There are a few options, such as picking where your podcasts download to, and some skipping options (you can skip ahead or go backwards 30 seconds at a time), but that’s pretty much it. The interface is very clean, and everything is extremely straightforward to use. If you just want something simple and don’t want to shell out any cash for a podcast app, give OneCast a spin and see if it suits your needs.
A category of technology isn’t really complete until Samsung steps in and tries their hand at it, and that’s exactly what they’ve done with KiesCast, named after their Kies media management applications. Like with many other Samsung apps, this one’s only available to Samsung devices running a version of TouchWiz (sorry GPE S4 owners) but if you fit that category, you can give this app a spin.

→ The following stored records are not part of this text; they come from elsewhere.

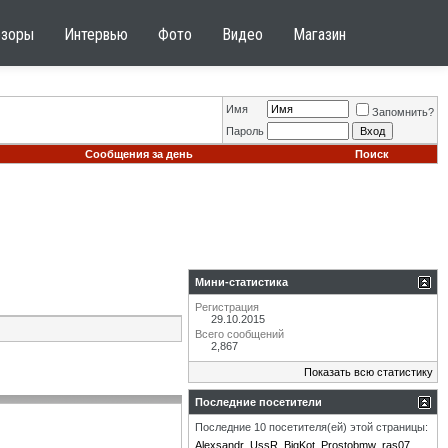
бзоры
Интервью
Фото
Видео
Магазин
Имя
Запомнить?
Пароль
Сообщения за день
Поиск
Мини-статистика
Регистрация
29.10.2015
Всего сообщений
2,867
Показать всю статистику
Последние посетители
Последние 10 посетителя(ей) этой страницы:
Alexsandr_UssR
BigKot
Prostobmw
ras07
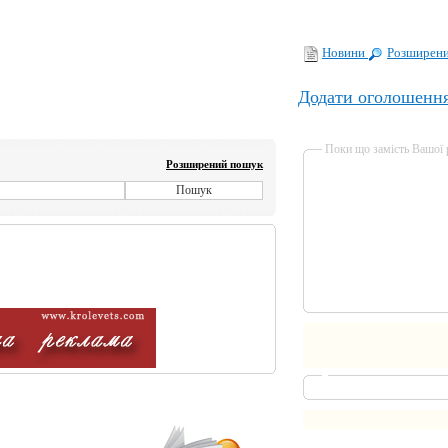
Новини
Розширен
Додати оголошенн
Поки що замість Вашої
Розширений пошук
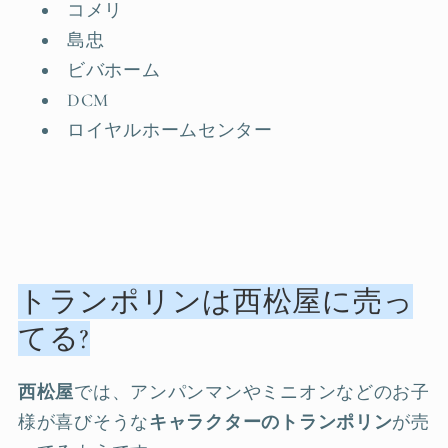
コメリ
島忠
ビバホーム
DCM
ロイヤルホームセンター
トランポリンは西松屋に売っ
てる?
西松屋
では、アンパンマンやミニオンなどのお子
様が喜びそうな
キャラクターのトランポリン
が売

As a podcast management app, KiesCast is fairly simple. It offers a search tab, a tab to manage and view your subscriptions, and a tab for viewing your downloaded podcasts. It supports audio and video podcasts, and the built-in player can handle 10 second, 30 second, and 60 second skips and rewinds. Aside from that, the app doesn’t do too much to stand out on its own, but it also doesn’t throw too many unnecessary features at you, which is odd for Samsung. Jokes aside, it is a solid podcast app, even if it is a little bland.
If you’re the type of person that likes all of your apps to look thematically consistent, and you like the aesthetics of TouchWiz, KiesCast might be a good option for you. The interface is right at home on a Galaxy S 4 looking like a bundled system application, and works the same as other system apps on a Samsung device, whether that’s a Galaxy S 3, S 4, or Note device. In that context, the app fulfills its role extremely well. If you’re looking for something with more features or less TouchWiz-y, one of the other apps on the list may be a better fit for you.